Traditionally, plans implement a calendar or range-based approach to manage portfolio drift. However, traditional rebalancings are a concentrated tactical decision, often a coin toss and represent arbitrary, reactive decisions based on behavioural biases. Worse, they can actually serve to exacerbate drawdowns in bear markets as was the case in 2008. Previous claims that traditional rebalancing approaches were actual strategies- “buy low, sell high”, or “a form of volatility pumping”- and were also “not market timing” are all easily disproved.

 

In 2005, SBCERA decided to address this drawback in portfolio implementation. The CIO noted to the board that, “one goal at SBCERA was to improve governance of the pension portfolio through a disciplined and formal process (for asset allocation), similar to what’s expected of external managers in managing stock and bond portfolios.”

Asset allocation decisions contribute 80-90 per cent to total fund risk and good governance requires that they should be actively measured, monitored and managed. Instead of letting a portfolio aimlessly drift until some happenstance trigger occurs, a clearly identified staff member was tasked with taking ownership of the asset allocation decision to make adjustments in an explicit, dynamic, and diversified, rules-based manner. SBCERA called this approach “informed rebalancing”, different from “traditional rebalancing”, requiring the staff member to source the best ideas from academic journals so that the “strategic tilting” was based on staff’s best estimate of which assets were over/undervalued and in turn, under/overweighted within the board approved ranges.

One could see this as a “Portfolio GPS”, giving the team guidance on how to navigate dynamic markets. VIMCO leveraged its relationships with external managers thereby “crowdsourcing best ideas”, and NZS appears to have developed contrarian ideas based on the academic research of mean reversion.

Three elements appear to be common in each of these successful programs: good governance by boards and CIOs, allowing decisions to be made internally, and to be patient when these strategies had difficult performance; a staff member willing to do the research to develop these “rules”; and a willingness to provide resources to support these efforts (often much less than external managers fees).

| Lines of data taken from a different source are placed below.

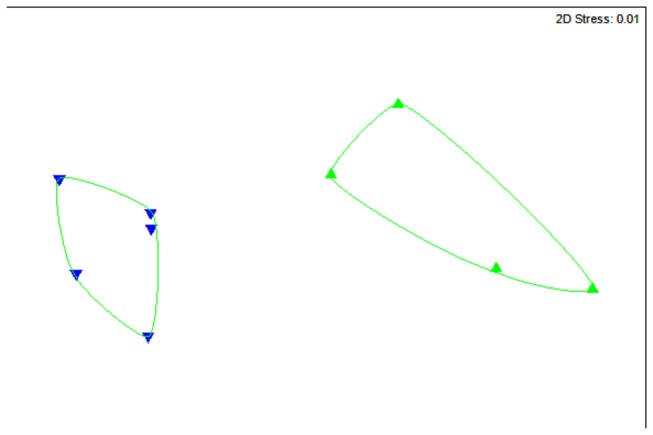
Comparison of hydrocarbon-impacted samples (green) and non-impacted samples (blue).This NMDS ordination is derived from a Bray-Curtis similarity matrix calculated from the square-root transformed abundance of DNA fragments matching the subsystems database, level hierarchical system 1 (BLASTX E-value < E<1×10-5). The light green polygons depict significantly different groupings (P < 0.05) as calculated by similarity profile (SIMPROF) analysis in PRIMER v6. See Table S1 in File S1 for the provenance of samples included in this analysis.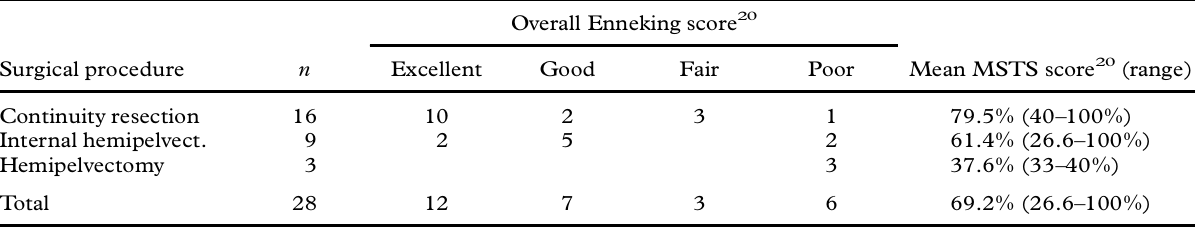
MSTS, MusculoskeletalTumor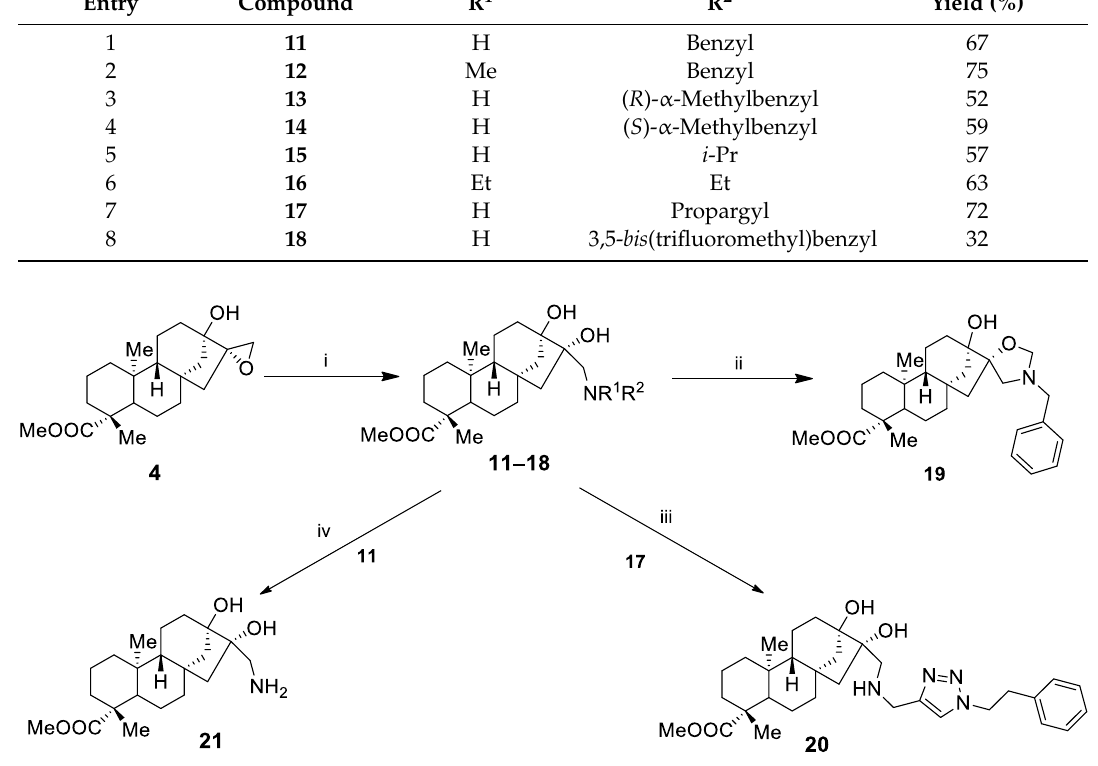
Table 1. Ring opening of 4 with primary and secondary amines according to Scheme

Further, if implemented intelligently through futures, informed rebalancing takes advantage of frictional cash to generate additional cash for the fund (as much as $1 billion over 13 years in the case of SBCERA).

These approaches are easily replicable by other asset owners, and each fund can develop its own bespoke approach based on their objectives and abilities.

In short, with a little effort and creativity, asset owners could get paid to manage risk and generate additional cash for their funds through informed rebalancing.

Arun Muralidhar is co-founder of Mcube Investment Technologies.